“哈?你在帮我整理行李?”
许知愿完全意外,无奈笑了声,“我之前跟你开玩笑的。”
沈让一语双关,“可我对待自己说出去的每一句话都很认真。”
许知愿一时语塞,这难道就是来自大律师的严谨与修养?
她决定接受这份好意,“那你整理的时候小心点,有几套瓷器别磕坏了,衣服全部帮我挂到衣柜,我回来自己分类,另外…”
许知愿说到这里,蓦地停顿,想到一件严重的事,双眸陡然睁大,声音也忽然变得尖锐起来,“有个粉色的行李箱,你千万别动,等着我回来自己收拾!”
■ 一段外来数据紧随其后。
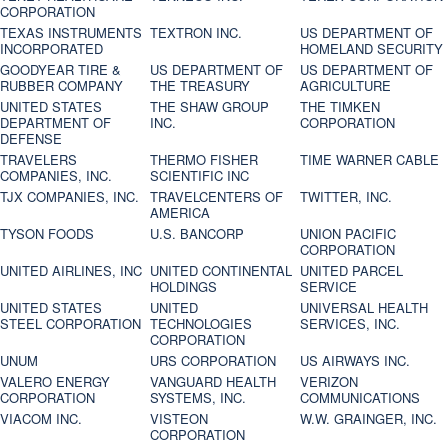
CORPORATION
TEXAS INSTRUMENTS
TEXTRON INC.
US DEPARTMENT OF
INCORPORATED
HOMELAND SECURITY
GOODYEAR TIRE &
US DEPARTMENT OF
US DEPARTMENT OF
RUBBER COMPANY
THE TREASURY
AGRICULTURE
UNITED STATES
THE SHAW GROUP
THE TIMKEN
DEPARTMENT OF
INC.
CORPORATION
DEFENSE
TRAVELERS
THERMO FISHER
TIME WARNER CABLE
COMPANIES, INC.
SCIENTIFIC INC
TJX COMPANIES, INC.
TRAVELCENTERS OF
TWITTER, INC.
AMERICA
TYSON FOODS
U.S. BANCORP
UNION PACIFIC
CORPORATION
UNITED AIRLINES, INC
UNITED CONTINENTAL
UNITED PARCEL
HOLDINGS
SERVICE
UNITED STATES
UNITED
UNIVERSAL HEALTH
STEEL CORPORATION
TECHNOLOGIES
SERVICES, INC.
CORPORATION
UNUM
URS CORPORATION
US AIRWAYS INC.
VALERO ENERGY
VANGUARD HEALTH
VERIZON
CORPORATION
SYSTEMS, INC.
COMMUNICATIONS
VIACOM INC.
VISTEON
W.W. GRAINGER, INC.
CORPORATION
沈让垂眸,看着地板上那个刚被摊开的粉色行李箱,以及里面颜色各异,款式各异的内衣内裤,大脑有片刻的凝滞,“你说晚了,已经动了。”
许知愿脑仁“嘭”地一下炸开,“那,那你现在停手,不准再碰里面的东西!”
一路脸红似番茄,紧赶慢赶回到家,在看到客厅正中央那个被公开处刑的小粉粉时,悬着的心算是彻底死透了。
她说不准碰,沈让就真的不碰,大喇喇任其摊开摆在原地,她站得那么远都能看到最上面那块粉色的,薄如蝉翼的面料。
沈让此时听见动静也从客房出来,为了方便干活,他只穿着一件黑色羊绒衫,柔软的材质勾勒出他劲瘦的腰身,领口不高不低,刚好露出一截锁骨与利落的脖颈线条。